O resultado da última pesquisa que coloca o governador Gladson Cameli (PP), com 57% das intenções de voto em 2022, não é motivo para comemorações dentro do palácio. Em comparação com as pesquisas anteriores, os números mostram que Gladson caiu 26%. Em novembro de 2020, Gladson tinha 83% caiu para 57%, o que significa que perdeu 26% em 8 meses. Uma média de queda de 3,2% ao mês.
Além disso, se somadas as intenções de votos para outros candidatos com os nulos e os que não responderam, o resultado ultrapassa os 41%, o que dá uma escassa vantagem para o governador de 16% em números arredondados.
Com dois anos e meio de governo, a administração entra na fase mais difícil e será necessário um trabalho hercúleo para não cair ainda mais.
A queda nos percentuais de aceitação, possívelmente tem relação com o excesso de promessas e o escasso cumprimento. De acordo com o G1, das 68 promessas feitas em campanha, Gladson Cameli cumpriu apenas 14, 7%, o que significa que 85,3% das promessas não foram cumpridas: “Por onde passa ele afirma que realizou 90% de tudo que prometeu, mas na verdade nem 15%. Os dados mostram duas coisas que venho incessantemente afirmando! Que nosso governador é um gestor incompetente e um competente mentiroso”, analisou o presidente do PT, Cesário Braga.
Para muitos, o resultado da pesquisa não reflete a realidade. O governador não teria, na avaliação destes nem 50% das intenções de voto. O senador Sérgio Petecão (PSD), é um deles. Ao jornalista Ray Melo do site Notícias da Hora, Petecão disse que a Fieac foi colocada como quem pagou e encomendou a pesquisa apenas para camuflar um grupo político que tem interesse direto nas eleições e não quer enfrentá-lo nas urnas. E criticou ainda o fato do proprietário do Instituto de Pesquisa ser cargo comissionado do governo.
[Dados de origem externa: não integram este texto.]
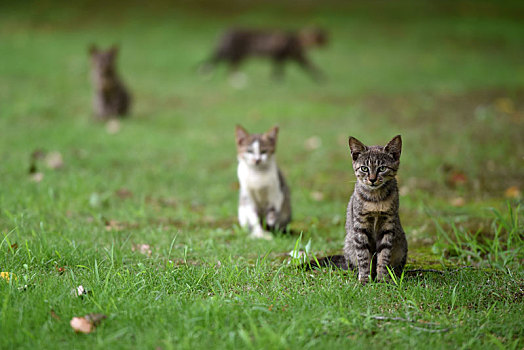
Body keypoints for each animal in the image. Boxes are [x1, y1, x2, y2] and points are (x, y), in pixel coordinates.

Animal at [344, 135, 410, 284]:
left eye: (382, 168)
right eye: (364, 168)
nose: (372, 179)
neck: (375, 199)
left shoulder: (388, 225)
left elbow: (384, 255)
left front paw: (382, 279)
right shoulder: (360, 226)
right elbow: (363, 256)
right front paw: (364, 279)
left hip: (402, 243)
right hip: (349, 242)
Veja Aqui
Por outro lado, um resultado de 19% das intenções de voto para o ex-governador Jorge Viana (PT), desconsidera o fiel eleitorado petista que atinge 30% da população, o que significa que mesmo se nenhum eleitor de outro partido votasse nele, JV não baixaria de 30%.
O deputado Jenilson Leite (PSB) não foi sequer incluído nas opções da pesquisa. Apesar de ter colocado seu nome para a eleição majoritária e ter uma base forte no interior do estado, o nome de Jenilson não foi incluído na pesquisa. Certo de que a inclusão de seu nome derrubaria vários pontos percentuais do governador, o parlamentar lamentou: “Lamento que a pesquisa tenha deixado de apresentar para população na fase estimulada como opção, o nome que o PSB apresentou para um projeto majoritário. Tenho andado nos 22 municípios do Acre, ouvindo as pessoas, temos acompanhado as redes sociais, e vejo que se mais opções tivessem sido apresentadas, tanto o resultado para governo ou para o senado teria sido bem diferente, nem Gladson ganharia no primeiro turno, nem o cenário para o senado seria o revelado pela pesquisa”.
No sábado (03), uma reunião dos partidos PSB, PT, PCdoB e PSOL, de Tarauacá com sindicalistas, empresários, líderes religiosos, lideranças comunitárias e a juventude, pediram que Jenilson aceite o desafio de ser governador do estado. Segundo o grupo, Jenilson é a única novidade nas eleições do próximo ano e em Tarauacá, tem no mínimo 70% das intenções de voto. A chapa dos sonhos do grupo é Jenilson governador com Jorge Viana senador.
O PSB deve encomendar uma pesquisa nas próximas semanas. Segundo Jenilson, uma pesquisa que inclua todos os nomes já definidos dará mais opções ao eleitor e expressará a verdadeira vontade popular no momento.